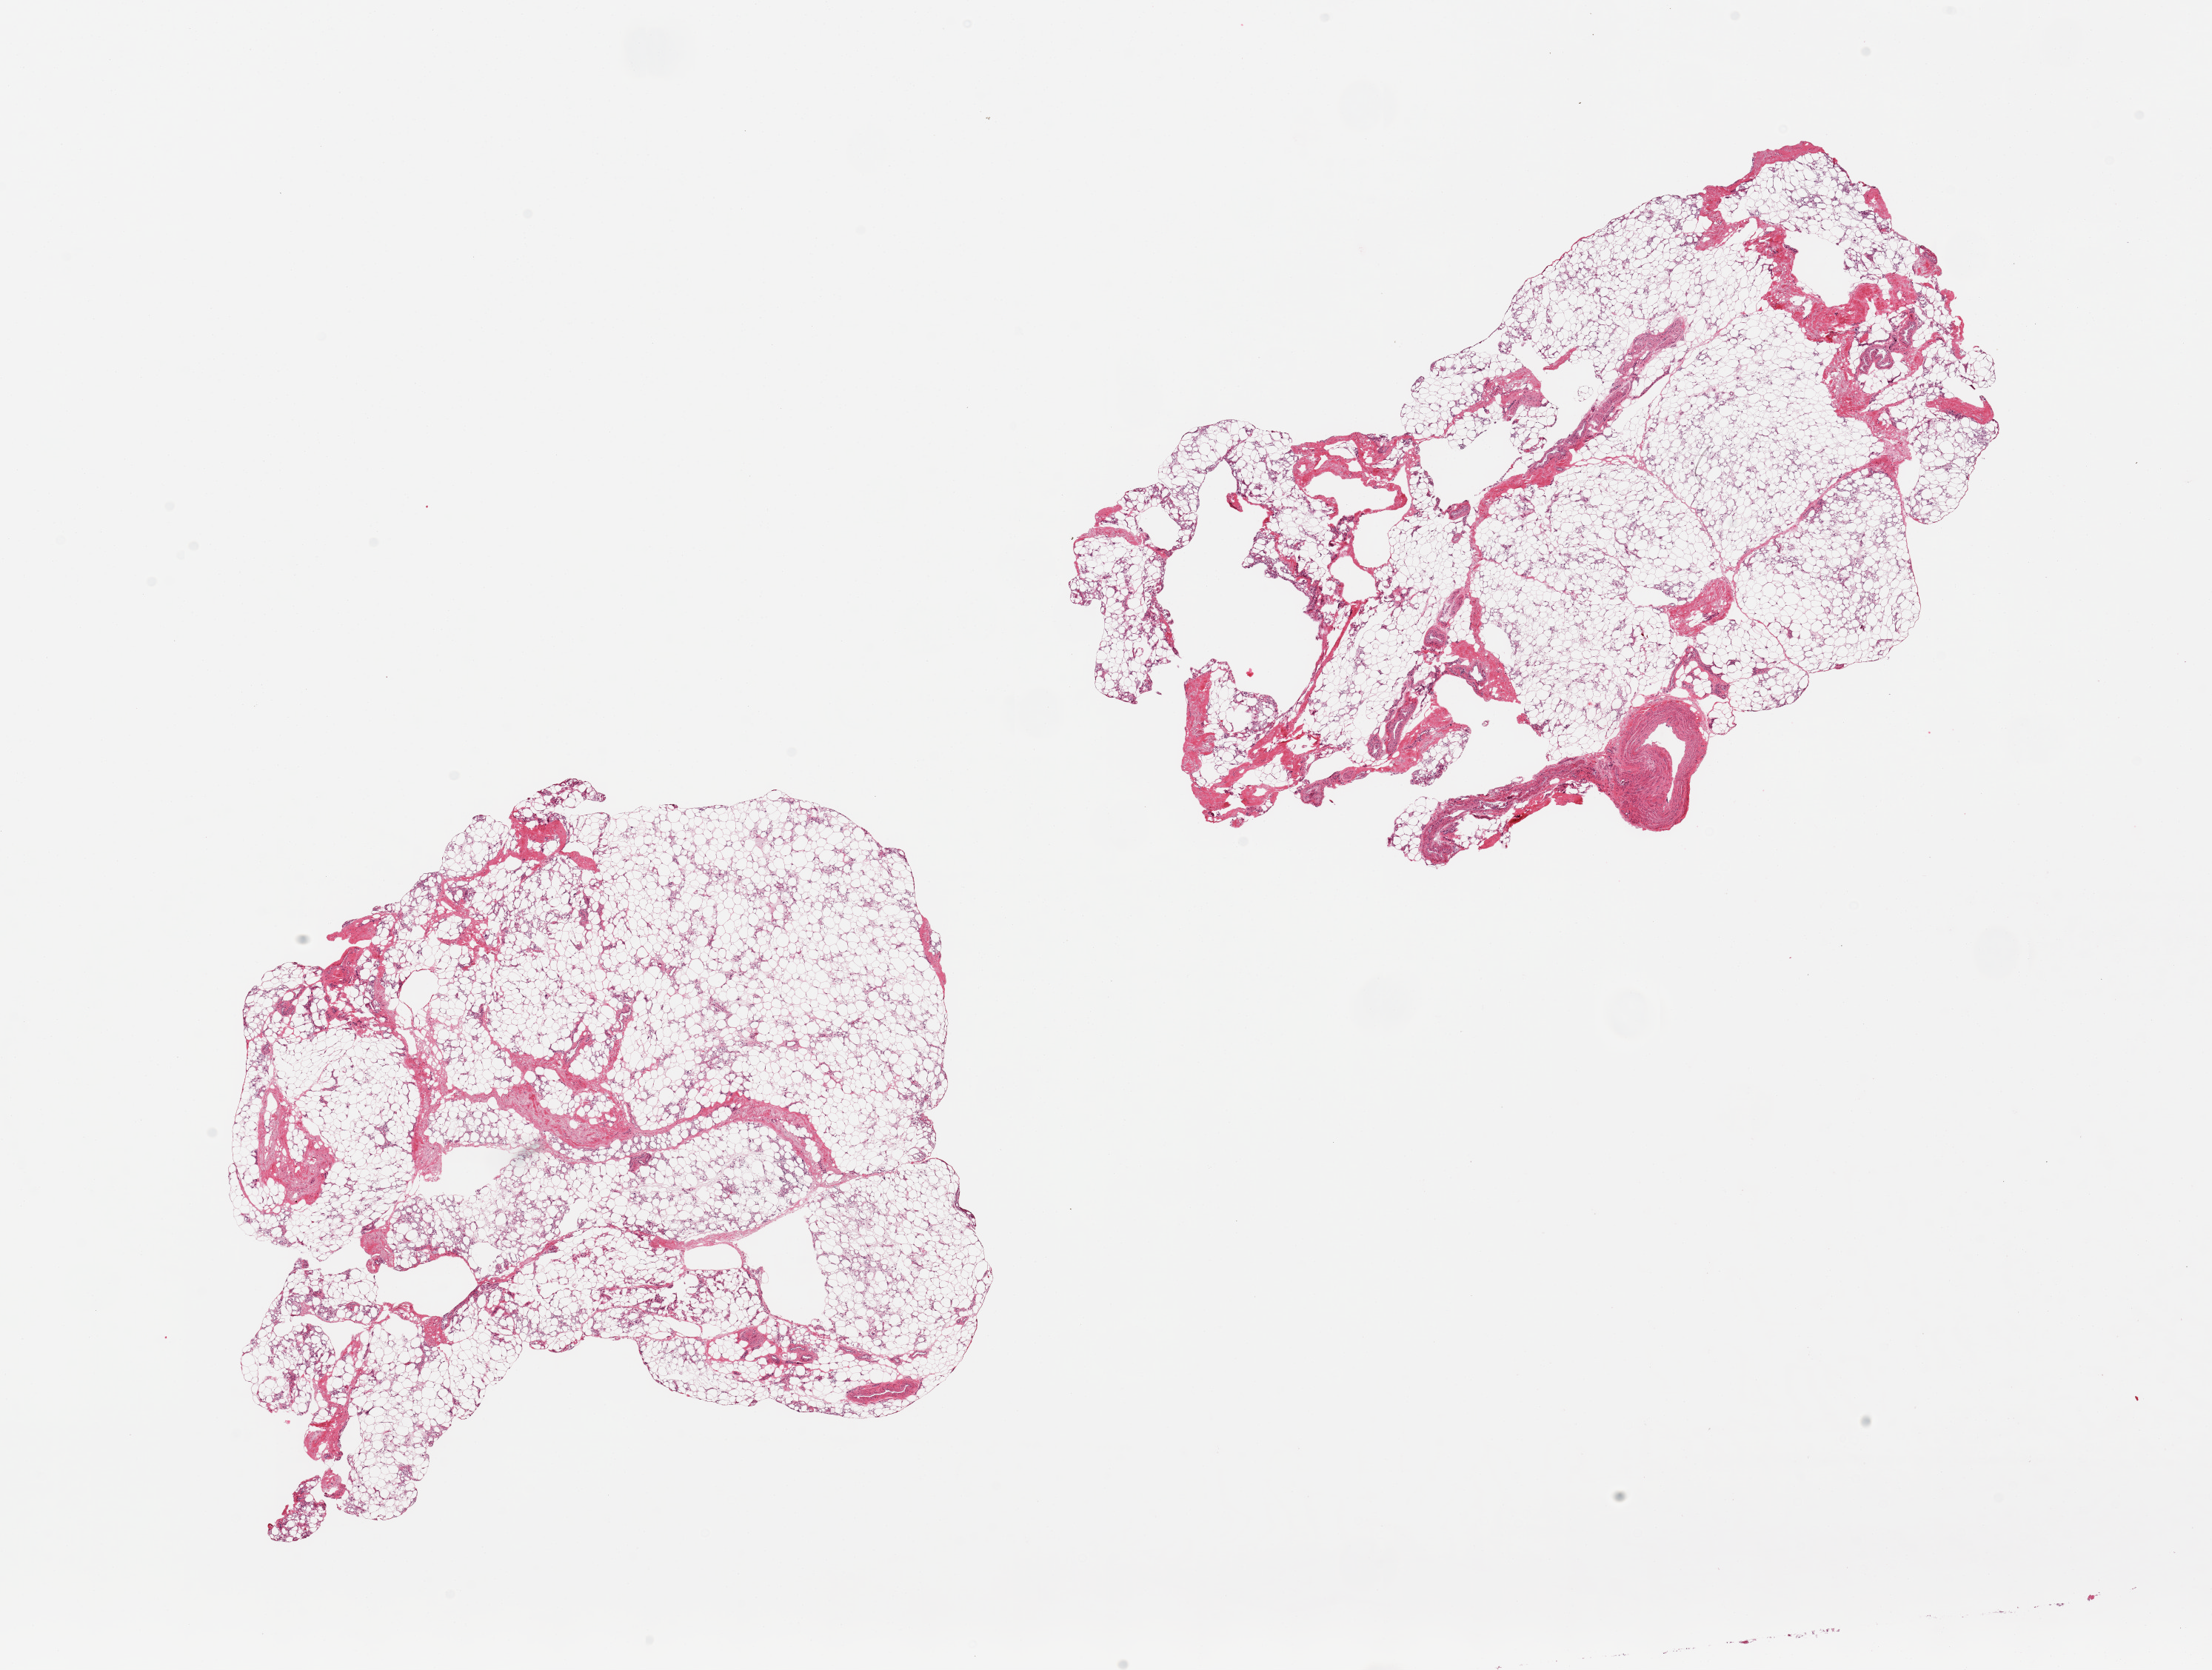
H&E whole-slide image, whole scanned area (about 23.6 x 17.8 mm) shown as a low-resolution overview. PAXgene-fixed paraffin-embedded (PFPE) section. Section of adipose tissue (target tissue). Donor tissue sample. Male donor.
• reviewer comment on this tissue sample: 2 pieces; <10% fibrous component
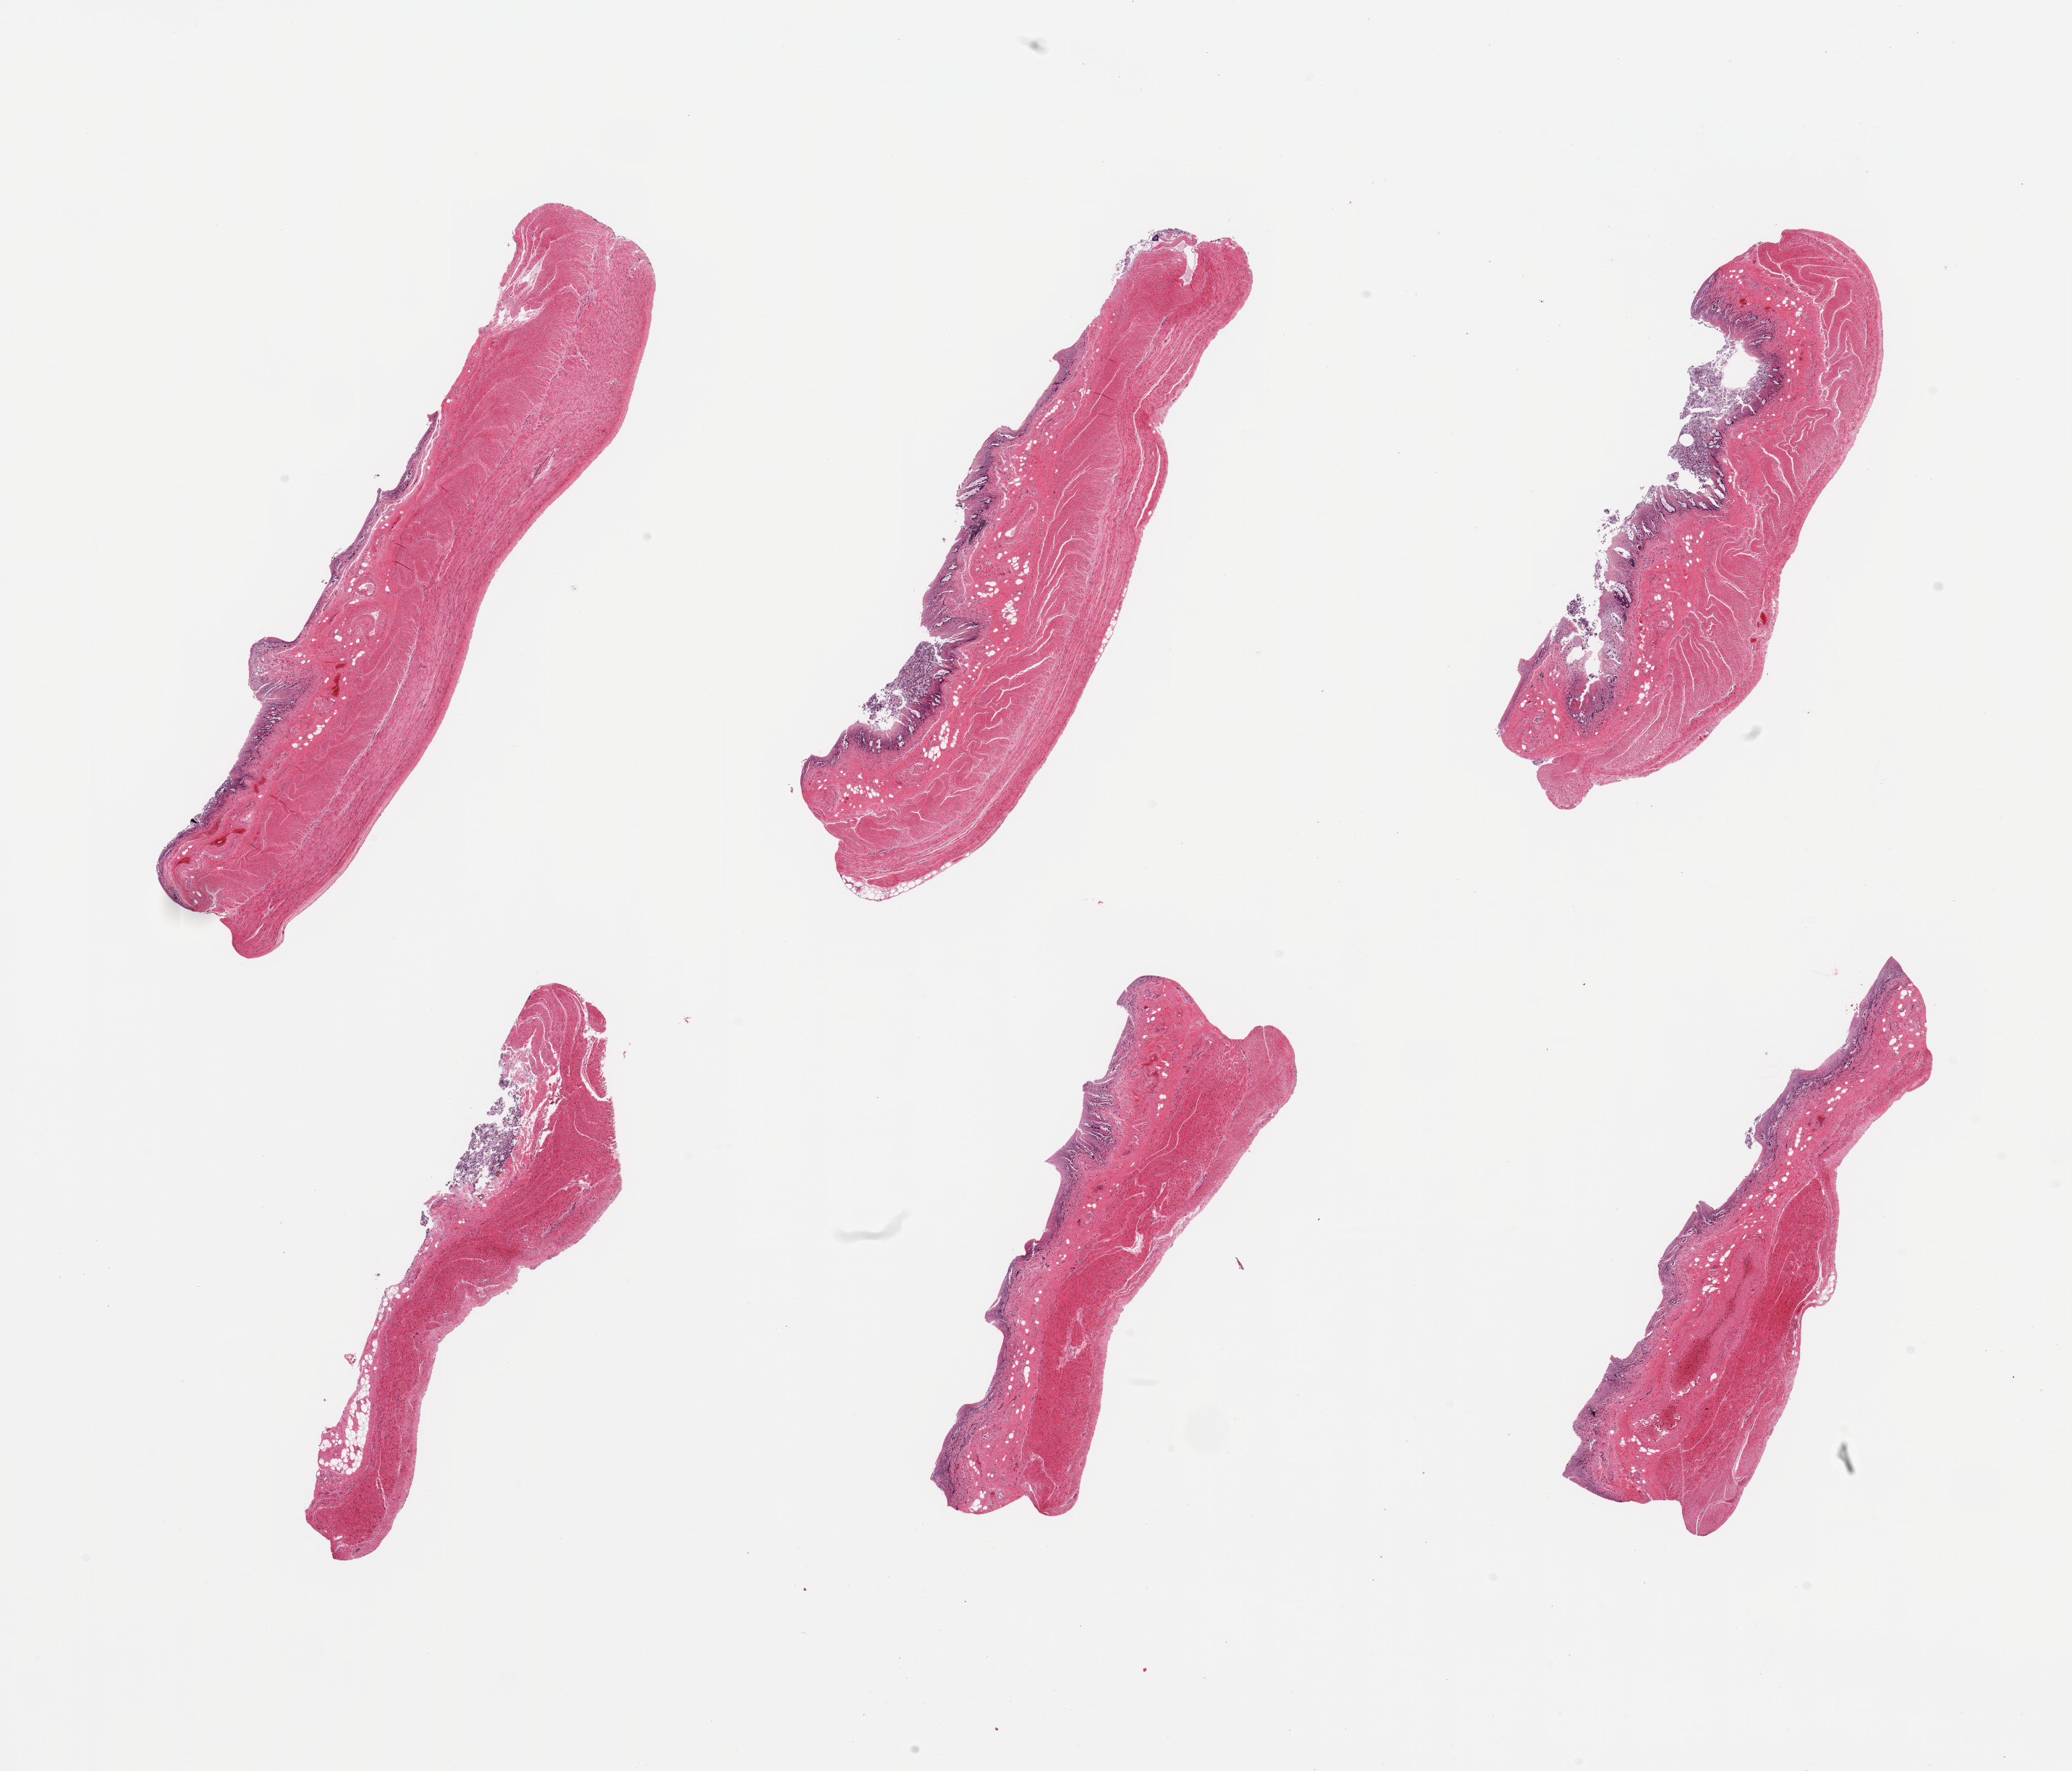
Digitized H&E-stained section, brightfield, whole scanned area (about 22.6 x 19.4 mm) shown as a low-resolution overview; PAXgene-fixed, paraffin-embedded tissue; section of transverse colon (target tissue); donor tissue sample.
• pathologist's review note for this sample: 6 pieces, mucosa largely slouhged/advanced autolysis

Exercise instructions: Looking through the data above, copy out each line in which the string "tissue" occurs.

Reply:
H&E whole-slide image, whole scanned area (about 23.6 x 17.8 mm) shown as a low-resolution overview. PAXgene-fixed paraffin-embedded (PFPE) section. Section of adipose tissue (target tissue). Donor tissue sample. Male donor.
• reviewer comment on this tissue sample: 2 pieces; <10% fibrous component
Digitized H&E-stained section, brightfield, whole scanned area (about 22.6 x 19.4 mm) shown as a low-resolution overview; PAXgene-fixed, paraffin-embedded tissue; section of transverse colon (target tissue); donor tissue sample.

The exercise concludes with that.